Event Driven or Tree Manipulation Approaches to SGML Transformation -

[Mirrored from: http://www.balise.com/current/articles/lecluse.htm]

Event Driven or Tree Manipulation Approaches to SGML Transformation -
You should not have to Choose

Christophe Lécluse

Technical Director

A I S
35 Rue du Pont
F-92200 Neuilly sur Seine

clec@ais.berger-levrault.fr

Abstract

Two approaches are available for specifying transformation processes on SGML documents: a declarative approach, based on context-sensitive rules triggered on SGML parsing events, and a procedural approach, based on explicit manipulation of the document tree.

This paper shows that each approach is optimal for a certain class of problems, but that both are actually needed and that maximum expressive power is achieved when both can be combined in a same program.

1. SGML Transformation

SGML Transformation is the process that takes SGML instances as input and manipulates them for the various purposes of publishing activities: generation of new instances, content validation, data or table of contents generation, composition, etc.

This process is key in most SGML applications. SGML documents are instances of a model defined by the Document Type Definition (DTD) and SGML transformation is the process for manipulating the information encoded into the document.

Application areas for SGML transformation are numerous:

Validation and Quality Assurance. The structure model of documents is expressed through the DTD and SGML parsing already provides a significant level of validation. Most applications however, require more in-depth validation of documents. Examples of such validations are content validation (check that there is no empty paragraph and that a title has less than 30 words), specific structure validation (check that there is more than 3 chapters and less than 20), etc.

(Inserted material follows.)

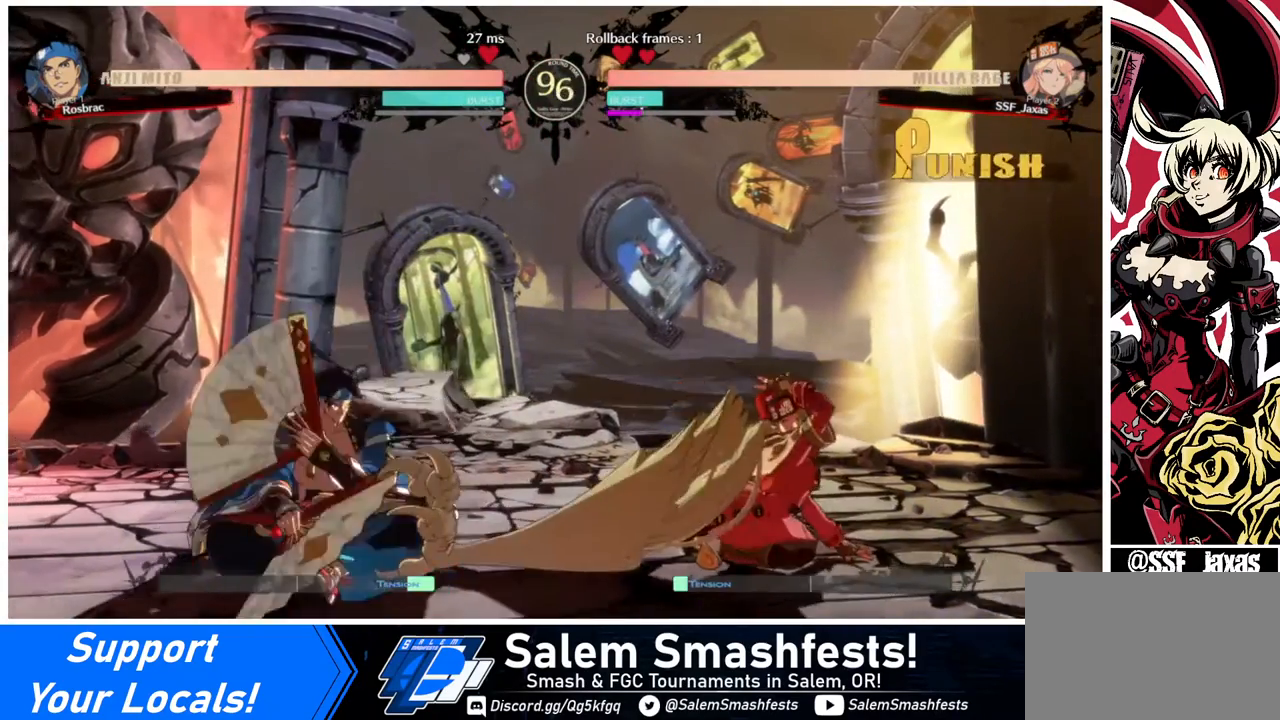
{"buttons": ["DPAD_RIGHT"], "events": [[120, "DPAD_DOWN", "down"], [240, "DPAD_LEFT", "down"], [280, "DPAD_DOWN", "up"], [280, "DPAD_LEFT", "up"], [360, "DPAD_RIGHT", "down"]]}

Information Extraction from SGML Documents: Typical example is the extraction of meta information (author, date etc.) from an incoming document for management purposes. This area of application is very large, ranging from simple field extraction up to automatic derivation of sub documents.

SGML documents enhancements: This covers the implementation of live links in documents (the so-called active documents) and, more generally, merging various sources of information (documents, databases etc.) in an SGML framework.

Translation from non SGML to SGML: This area, also called ``up-translation'', can largely be considered also as an application of SGML transformation. Up translation applications can always be separated in two phases. The first phase (the decoding phase) simply deals with the analysis/decoding of the input format and generates a first level of SGML. The second phase (the interpretation phase) deals with the interpretation of the decoded objects and tries to generate objects that conform to the output DTD. The second phase is clearly an application of SGML transformation. It is in most cases the largest and most complex phase of up translation projects.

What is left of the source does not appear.